Sammasambuddha Gotama mewariskan Dhamma, lanjut bhante, sebagai warisan Agung yang tiada tara nilainya sebagai jalan untuk bebas dari penderitaan. Dhamma mengajarkan kepada umat manusia untuk menjaga diri dengan sila. Sila adalah tahap awal melatih diri. Dengan menjaga Sila, seseorang juga telah menjaga masyarakat supaya tidak menjadi korban kejahatan dan keburukan orang tersebut.
Tetapi menurut bhante, menjalankan Sila saja tidak cukup. Hal ini karena perbuatan itu datang dari mental dan pikiran. Bhante menekankan bahwa mental dan pikiran harus dibersihkan dari kotoran-kotoran batin, kelekatan, ketagihan hawa nafsu, ketagihan akan kenikmatan, ambisi atau emosi untuk membenci atau menghancurkan orang lain, yang semuanya itu muncul dari ketidaktahuan, dari keakuan yang seolah-olah nyata padahal tidak.
“Mental atau pikiran ini harus dibersihkan dengan samadhi, membuat mental menjadi tenang dulu. Karena setelah tenang, pikiran kita, mental kita, kesadaran kita, akan melihat bahwa semuanya itu sesungguhnya tidak kekal. Samanera harus menaati sila, karena itu adalah langkah pertama untuk mengurangi kotoran batin,” lanjut bhante.

Instruksi Tugas: Salinlah tanpa perubahan bagian teks bacaan tentang sila dan samadhi yang dimulai dengan kata-kata "Sammasambuddha Gotama mewariskan" dan berakhir dengan "keburukan orang tersebut.". Materi berikut sama sekali tidak berperan di sini.

Materi Terkumpul:
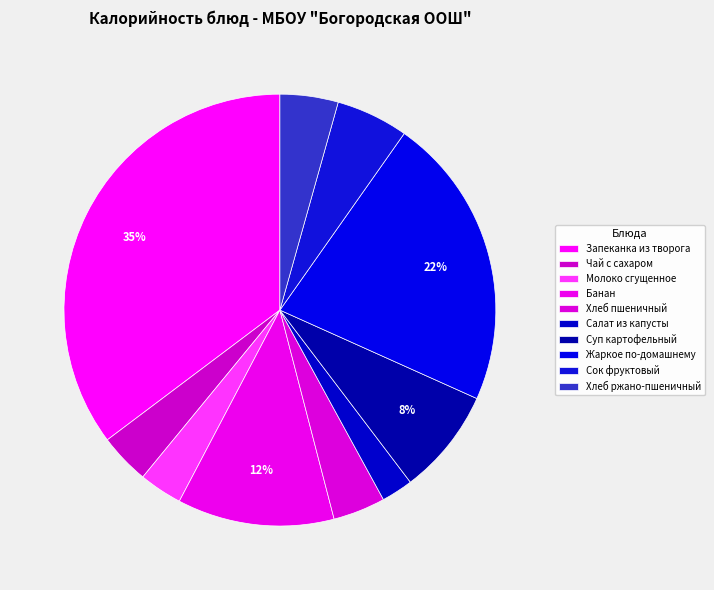

How many segments does this pie chart have?

10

Jawaban Tugas:
Sammasambuddha Gotama mewariskan Dhamma, lanjut bhante, sebagai warisan Agung yang tiada tara nilainya sebagai jalan untuk bebas dari penderitaan. Dhamma mengajarkan kepada umat manusia untuk menjaga diri dengan sila. Sila adalah tahap awal melatih diri. Dengan menjaga Sila, seseorang juga telah menjaga masyarakat supaya tidak menjadi korban kejahatan dan keburukan orang tersebut.